Submissions are accepted on a rolling basis through February 1, 2023. Selected participants will be notified by February 17, 2023.

Selected candidates will have the opportunity to workshop their papers during a rehearsal presentation one week prior to the event.

Background
Scholarship and museum exhibitions have long recognized the artistic achievements of individual artists like Rembrandt, Vermeer and Rubens, but in the 17th-century Netherlands collaboration, partnership, and studio practices fueled artistic creativity and production. Studio practices, such as those described by Rembrandt’s pupil Samuel van Hoogstraten, could also reinforce and reflect power and hierarchy. Likewise, Rubens and his pupil Anthony van Dyck together shaped—and re-shaped—visual convention for aristocratic portraiture. Artists reached outside the studio to engage with collaborators in other professions, forming partnerships that resulted in various types of printed, visual, and performing arts. Artist studios, guilds, chambers of rhetoric, marketplaces, universities, churches, and private homes—to name a few places—also served as sites of artistic mentorship, teaching, and innovation.

On the other hand, long periods of travel and infrequent correspondence made it difficult to forge lines of communication or connection. Though many artists were active in creative and commercial centers, some were not. Some may have experienced uncomfortable isolation—phases of boredom and restlessness, social confinement, or geographic remoteness—not dissimilar to the experience that many people had early in the COVID-19 pandemic.

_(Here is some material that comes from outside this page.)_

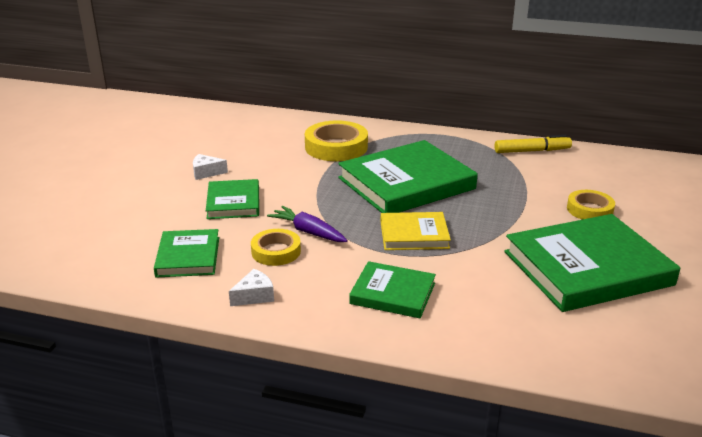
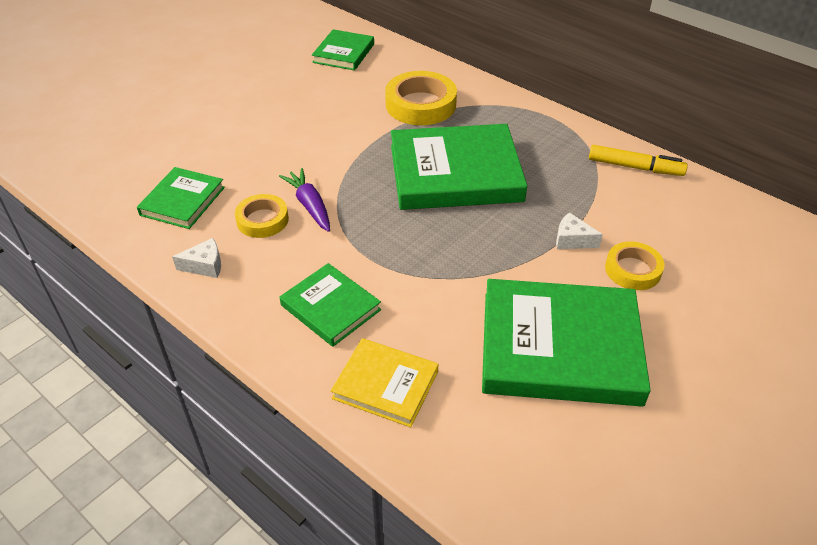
camera: 25 degrees right, 15 degrees up
(206, 173) = (271, 104): white cheese -> white cheese (572, 240)
(233, 202) = (268, 148): green book -> green book (343, 53)
(414, 235) = (409, 242): yellow book -> yellow book (385, 385)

The work of Frans Post and Albert Eckhout demonstrates some ways in which Dutch artists attempted to represent ideas of community and isolation beyond the Republic, while Dutch and Flemish artists such as the Bamboccianti and Bentvueghels sought the companionship of their countrymen even while pursuing new ideas and experiences in Rome. Gender, political beliefs, religious affiliations, and other aspects of personal identity also informed artistic collaboration and a sense of community; as much as some artists were embraced for their abilities and beliefs, others were exiled. From Pieter Bruegel the Elder and Jan Steen’s crowded and lively scenes of taverns and domestic life, to the isolation seen in Rembrandt’s later self-portraits—works of art from this period show a spectrum of collaboration and community throughout the period.

Organized by Rachel Kase and Sarah Mallory, with support from the Center for Netherlandish Art (CNA) at the Museum of Fine Arts, Boston.